The convoy sailed through the straits of Gibraltar into enemy water. There were fourteen large, fast cargo ships and tankers, with a screen of aircraft carriers and destroyers.
They faced attacks from both Italian and German bombers of all types, from submarines, from fast torpedo boats, and from the entire Italian fleet.
The aircraft carriers were the first to be lost, one by torpedo, the other by bombs. Of the fourteen cargo ships, five made port in Malta, the last ship, an American ship, had been disabled at sea and had to be nursed into port by three British destroyers at a speed of two knots. A celebration swept the rubble-strewn streets.
The final obstacle before Malta was the powerful Italian fleet. The remaining Allied ships stood little chance against them. The Italian ships were being shadowed by a British Wellington that reported on their movements. Facing disaster, British headquarters broadcast to the Wellington -- in plain language, not code -- that it was vital that the Wellington maintain contact because a huge force of Allied bombers was on the way to intercept the Italian fleet. There was no such force. But the Italian Navy picked up the message, as had been planned, and asked the Germans for air cover, which the Germans refused to provide. The Italian fleet was ordered back to port.
This is just one instance of effective British deception, carefully thought out. FUSAG, the decoy army created before D Day was another.

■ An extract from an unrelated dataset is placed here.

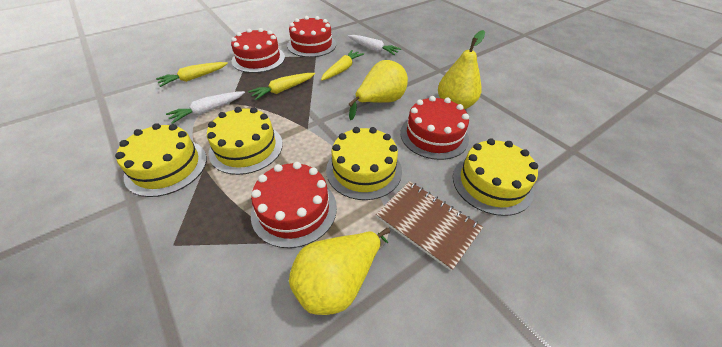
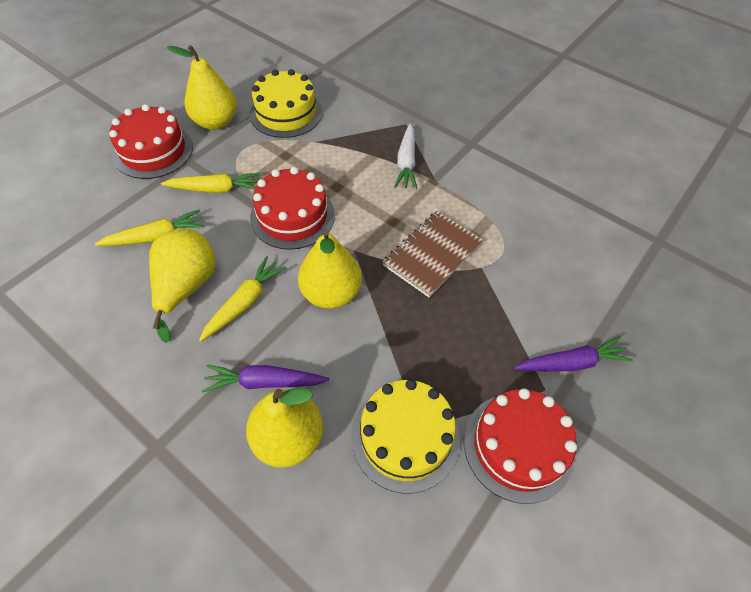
purple carrot: 0 -> 2
red cake: 4 -> 3
white carrot: 2 -> 1
yellow cake: 4 -> 2
yellow pear: 3 -> 4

And "Operation Mincement", the dumping of a dead body carrying false information about the landings on Sicily was another. They're still crack liars. At the start of the Falklands War, Britain announced that they had dispatched a number of submarines that now formed a defensive ring around the islands -- complete baloney -- and it worked.
The program is narrated, and we see Italian and British newsreel footage, stills photos, and several talking heads who participated in the convoy. It's good that documentaries like this are being made. Without the contributions of the survivors, who are fast disappearing, history has a tendency to fade into myth.